AXA Rosenberg said it agreed to pay $217 million to cover investor losses as well as a $25 million civil penalty, in a settlement with the Securities and Exchange Commission regarding a coding error with its risk model, the California investment management firm said Thursday.

The SEC charged three of the firm’s entities--AXA Rosenberg Group LLC (ARG), AXA Rosenberg Investment Management LLC (ARIM), and Barr Rosenberg Research Center LLC(BRRC)--with securities fraud for concealing a significant error in the computer code of the quantitative investment model that they use to manage client assets, the agency announced in a statement.

AXA Rosenberg revealed the error in April 2010.

“Quant managers must be fully forthcoming about the risks of their model-driven strategies, especially when errors occur and the models don't work as predicted,” Bruce Karpati, co-chief of the Asset Management Unit in the SEC's Division of Enforcement, said.

'Material Error'

The SEC said senior management at BRRC and ARG in June 2009 learned of a "material error" in the model's code that disabled a "key component" for managing risk. Instead of disclosing and fixing the error immediately, a senior ARG and BRRC official directed others to keep quiet about the error and declined to fix the error at that time, the SEC said.

The SEC found that the error, which was introduced into the model in April 2007, was eventually fixed for all portfolios. However, "knowledge of the error was kept from ARG's Global CEO until November 2009,'' the SEC said.

AXA Rosenberg announced in July 2010 that chairman Barr Rosenberg resigned following an investigation into errors in the company's data systems.

Additionally, Cornerstone Research has completed a review of the coding error’s impact, the results of which have been incorporated into the SEC settlement, a Feb. 3 statement said.

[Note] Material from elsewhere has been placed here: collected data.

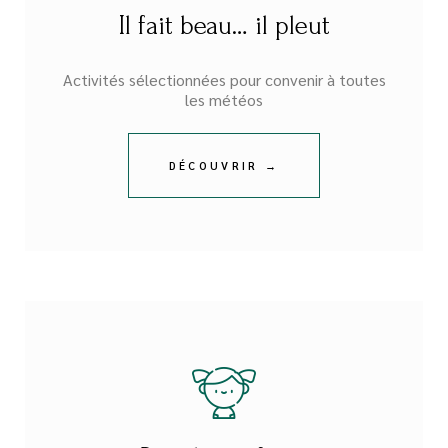
Il fait beau… il pleut
Activités sélectionnées pour convenir à toutes
les météos
DÉCOUVRIR →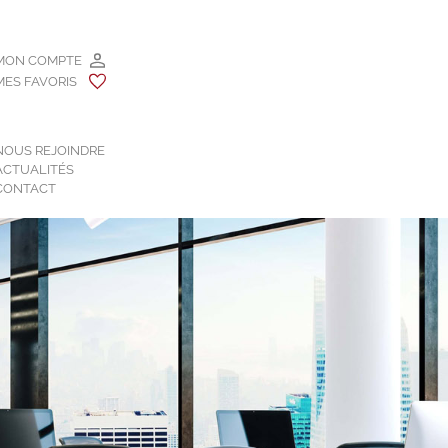
MON COMPTE
MES FAVORIS
NOUS REJOINDRE
ACTUALITÉS
CONTACT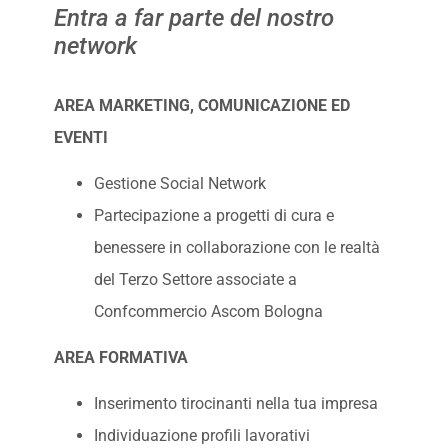
Entra a far parte del nostro
network
AREA MARKETING, COMUNICAZIONE ED
EVENTI
Gestione Social Network
Partecipazione a progetti di cura e
benessere in collaborazione con le realtà
del Terzo Settore associate a
Confcommercio Ascom Bologna
AREA FORMATIVA
Inserimento tirocinanti nella tua impresa
Individuazione profili lavorativi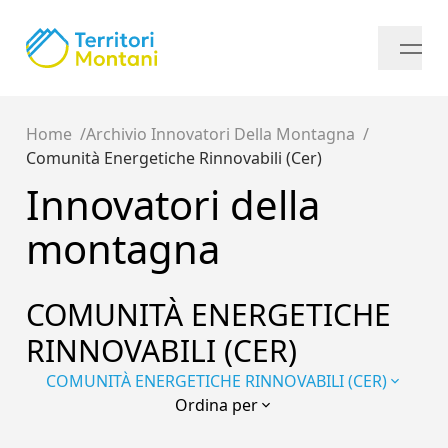
Home
Archivio Innovatori Della Montagna
Comunità Energetiche Rinnovabili (cer)
Innovatori della
montagna
COMUNITÀ ENERGETICHE
RINNOVABILI (CER)
COMUNITÀ ENERGETICHE RINNOVABILI (CER)
Ordina per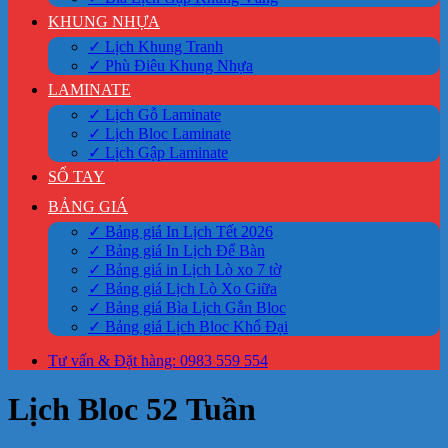
KHUNG NHỰA
✓ Lịch Khung Tranh
✓ Phù Điêu Khung Nhựa
LAMINATE
✓ Lịch Gỗ Laminate
✓ Lịch Bloc Laminate
✓ Lịch Gập Laminate
SỔ TAY
BẢNG GIÁ
✓ Bảng giá In Lịch Tết 2026
✓ Bảng giá In Lịch Để Bàn
✓ Bảng giá in Lịch Lò xo 7 tờ
✓ Bảng giá Lịch Lò Xo Giữa
✓ Bảng giá Bìa Lịch Gắn Bloc
✓ Bảng giá Lịch Bloc Khổ Đại
Tư vấn & Đặt hàng: 0983 559 554
Lịch Bloc 52 Tuần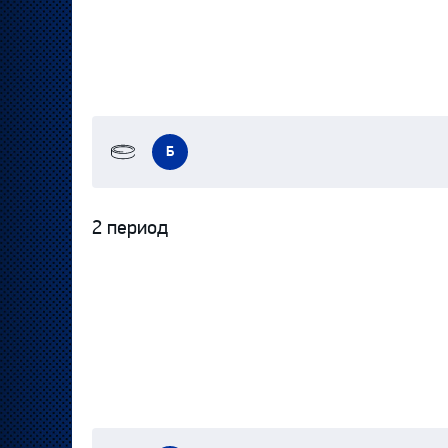
Б
2 период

The aggregate compensation amount is roughly $217 million. AXA has also “agreed to pay a civil penalty of $25 million, and to certain other terms related to ongoing internal oversight, recordkeeping, periodic policy reviews and the retention of an independent compliance consultant,” the statement noted.

“We deeply regret that the coding error adversely impacted many of our clients,” Dominque Carrel-Billiard, chairman of the board, said. “The exhaustive review that we undertook of this matter reflects our commitment to regaining our client’s confidence and restoring trust.”

Client Fallout

The discovery of AXA Rosenberg’s coding error prompted several of its institutional clients to part ways with the firm.

In May 2010, the School Employees’ Retirement System of Ohio (SERS) removed the manager from a roughly $25 million small-cap mandate.

Similarly, the Los Angeles Fire and Police Pensions (LAFPP), the City of Fresno Retirement System, the Florida State Board of Administration and the Montana Board of Investmentsall terminated the manager for the error.

The firm has since taken several actions to “reinforce and further enhance its investment process,” it said in the Feb. 3 statement.

Among the changes are several new senior hires and the appointment of Jeremy Baskin as Global CEO at the global equity firm.

“Today marks the beginning of a new era for AXA Rosenberg,” Baskin said. “Having made many changes to our organizational and ownership structure, our management team and how we do business, we look forward to the opportunity to again demonstrate our unique value in helping our clients meet their investment goals in the future.”

AXA Rosenberg is an investment management firm specializing in equities, based in Orinda, Calif. As of December 2010, the firm had $31 billion under management.